YOUR GOAL — Report each line from the listing that the string "round" appears in.

SUPPLIED MATERIAL —
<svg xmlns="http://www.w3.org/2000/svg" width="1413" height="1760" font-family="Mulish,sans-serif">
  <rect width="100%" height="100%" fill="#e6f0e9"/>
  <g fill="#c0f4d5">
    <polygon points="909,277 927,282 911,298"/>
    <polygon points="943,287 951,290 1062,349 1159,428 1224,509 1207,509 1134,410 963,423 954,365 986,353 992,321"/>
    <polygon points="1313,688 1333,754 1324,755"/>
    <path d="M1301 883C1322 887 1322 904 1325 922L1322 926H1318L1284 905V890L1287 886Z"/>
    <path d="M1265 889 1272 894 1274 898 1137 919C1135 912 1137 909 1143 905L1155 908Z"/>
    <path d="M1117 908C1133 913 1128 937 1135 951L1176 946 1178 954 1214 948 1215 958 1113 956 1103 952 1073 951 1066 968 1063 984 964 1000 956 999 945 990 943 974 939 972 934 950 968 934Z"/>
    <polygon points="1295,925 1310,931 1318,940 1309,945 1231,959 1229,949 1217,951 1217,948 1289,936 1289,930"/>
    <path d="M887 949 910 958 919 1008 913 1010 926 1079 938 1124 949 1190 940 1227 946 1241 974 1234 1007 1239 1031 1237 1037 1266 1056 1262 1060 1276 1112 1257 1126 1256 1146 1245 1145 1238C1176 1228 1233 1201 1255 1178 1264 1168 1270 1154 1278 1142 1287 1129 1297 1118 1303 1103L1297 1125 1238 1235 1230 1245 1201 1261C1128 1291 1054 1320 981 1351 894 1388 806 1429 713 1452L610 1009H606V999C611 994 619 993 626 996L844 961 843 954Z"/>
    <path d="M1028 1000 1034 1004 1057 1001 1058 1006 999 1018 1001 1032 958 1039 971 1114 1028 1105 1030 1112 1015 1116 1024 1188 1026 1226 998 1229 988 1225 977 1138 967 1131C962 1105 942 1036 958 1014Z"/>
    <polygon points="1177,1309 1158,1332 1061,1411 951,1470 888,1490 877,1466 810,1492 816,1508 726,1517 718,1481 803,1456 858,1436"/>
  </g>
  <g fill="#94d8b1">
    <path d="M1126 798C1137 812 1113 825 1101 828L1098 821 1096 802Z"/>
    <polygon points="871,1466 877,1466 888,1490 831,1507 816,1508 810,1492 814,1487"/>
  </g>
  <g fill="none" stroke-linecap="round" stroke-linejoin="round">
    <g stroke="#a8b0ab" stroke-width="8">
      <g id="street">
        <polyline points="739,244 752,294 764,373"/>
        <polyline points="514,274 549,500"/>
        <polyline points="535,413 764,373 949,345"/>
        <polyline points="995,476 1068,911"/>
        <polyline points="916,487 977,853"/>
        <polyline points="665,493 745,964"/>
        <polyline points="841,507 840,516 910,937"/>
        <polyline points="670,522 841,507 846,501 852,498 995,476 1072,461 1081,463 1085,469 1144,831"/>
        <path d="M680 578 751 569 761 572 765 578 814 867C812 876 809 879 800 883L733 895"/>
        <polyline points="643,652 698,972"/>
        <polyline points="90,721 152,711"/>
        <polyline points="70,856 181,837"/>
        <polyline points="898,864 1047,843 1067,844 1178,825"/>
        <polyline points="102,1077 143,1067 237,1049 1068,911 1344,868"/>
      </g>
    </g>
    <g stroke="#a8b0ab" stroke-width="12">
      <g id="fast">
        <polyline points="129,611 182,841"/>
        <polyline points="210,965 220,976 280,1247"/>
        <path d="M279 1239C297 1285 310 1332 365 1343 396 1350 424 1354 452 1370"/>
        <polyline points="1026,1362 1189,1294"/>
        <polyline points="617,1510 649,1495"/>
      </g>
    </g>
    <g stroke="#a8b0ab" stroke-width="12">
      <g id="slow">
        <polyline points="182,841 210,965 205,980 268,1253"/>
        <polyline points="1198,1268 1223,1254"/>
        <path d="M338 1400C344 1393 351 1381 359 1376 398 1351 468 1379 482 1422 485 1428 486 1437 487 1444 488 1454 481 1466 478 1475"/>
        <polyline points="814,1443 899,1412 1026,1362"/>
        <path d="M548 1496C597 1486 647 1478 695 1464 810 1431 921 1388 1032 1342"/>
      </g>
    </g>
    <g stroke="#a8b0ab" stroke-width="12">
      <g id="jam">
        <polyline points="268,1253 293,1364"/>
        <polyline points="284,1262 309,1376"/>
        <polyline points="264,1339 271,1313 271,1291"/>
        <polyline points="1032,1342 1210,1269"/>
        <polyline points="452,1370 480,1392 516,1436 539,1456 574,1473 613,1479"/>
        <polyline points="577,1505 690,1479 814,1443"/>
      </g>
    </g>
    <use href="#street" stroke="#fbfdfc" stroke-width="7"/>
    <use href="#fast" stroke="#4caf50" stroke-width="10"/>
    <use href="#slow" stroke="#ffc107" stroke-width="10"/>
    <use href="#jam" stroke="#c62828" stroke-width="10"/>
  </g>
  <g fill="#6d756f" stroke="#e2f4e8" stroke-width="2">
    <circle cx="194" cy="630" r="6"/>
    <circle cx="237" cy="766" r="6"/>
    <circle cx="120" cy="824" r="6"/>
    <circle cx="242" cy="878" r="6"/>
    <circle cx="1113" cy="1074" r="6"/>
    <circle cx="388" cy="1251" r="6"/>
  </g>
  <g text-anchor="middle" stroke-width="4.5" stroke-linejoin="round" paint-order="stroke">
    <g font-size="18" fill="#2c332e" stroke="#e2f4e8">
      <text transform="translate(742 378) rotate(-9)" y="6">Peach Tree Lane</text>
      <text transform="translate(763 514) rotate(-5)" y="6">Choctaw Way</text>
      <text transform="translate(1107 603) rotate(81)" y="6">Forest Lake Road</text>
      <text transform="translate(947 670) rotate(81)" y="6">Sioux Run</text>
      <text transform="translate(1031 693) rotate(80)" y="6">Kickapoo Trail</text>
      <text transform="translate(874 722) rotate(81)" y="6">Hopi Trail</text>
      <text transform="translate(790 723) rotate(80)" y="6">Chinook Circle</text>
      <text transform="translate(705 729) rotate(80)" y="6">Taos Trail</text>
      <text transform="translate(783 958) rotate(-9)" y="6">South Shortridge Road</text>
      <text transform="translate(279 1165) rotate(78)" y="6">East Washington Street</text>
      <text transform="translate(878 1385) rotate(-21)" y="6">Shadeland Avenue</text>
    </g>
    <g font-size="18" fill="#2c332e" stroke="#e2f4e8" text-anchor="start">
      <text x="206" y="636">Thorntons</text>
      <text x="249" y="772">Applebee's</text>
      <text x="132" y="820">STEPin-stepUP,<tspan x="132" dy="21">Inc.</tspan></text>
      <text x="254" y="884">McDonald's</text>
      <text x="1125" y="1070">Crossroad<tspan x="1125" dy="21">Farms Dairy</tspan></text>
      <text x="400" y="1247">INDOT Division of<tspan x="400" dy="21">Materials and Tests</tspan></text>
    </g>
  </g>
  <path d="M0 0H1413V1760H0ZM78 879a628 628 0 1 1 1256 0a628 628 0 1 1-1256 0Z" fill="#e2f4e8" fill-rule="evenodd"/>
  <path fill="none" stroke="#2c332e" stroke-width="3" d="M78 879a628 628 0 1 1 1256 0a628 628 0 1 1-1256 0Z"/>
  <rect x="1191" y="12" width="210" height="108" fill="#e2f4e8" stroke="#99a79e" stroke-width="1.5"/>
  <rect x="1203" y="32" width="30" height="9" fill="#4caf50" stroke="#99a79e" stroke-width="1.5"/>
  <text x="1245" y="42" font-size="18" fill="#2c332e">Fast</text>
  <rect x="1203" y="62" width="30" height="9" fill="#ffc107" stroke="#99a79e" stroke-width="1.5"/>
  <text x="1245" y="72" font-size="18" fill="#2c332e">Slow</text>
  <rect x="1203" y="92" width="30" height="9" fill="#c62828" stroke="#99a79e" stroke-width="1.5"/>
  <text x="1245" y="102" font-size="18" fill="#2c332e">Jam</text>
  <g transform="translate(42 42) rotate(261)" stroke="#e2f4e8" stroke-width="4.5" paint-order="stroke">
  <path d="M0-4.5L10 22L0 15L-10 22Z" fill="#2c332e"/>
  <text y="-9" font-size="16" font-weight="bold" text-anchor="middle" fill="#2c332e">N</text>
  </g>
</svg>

RESULT OF THE TASK —
  <g fill="none" stroke-linecap="round" stroke-linejoin="round">
  <g text-anchor="middle" stroke-width="4.5" stroke-linejoin="round" paint-order="stroke">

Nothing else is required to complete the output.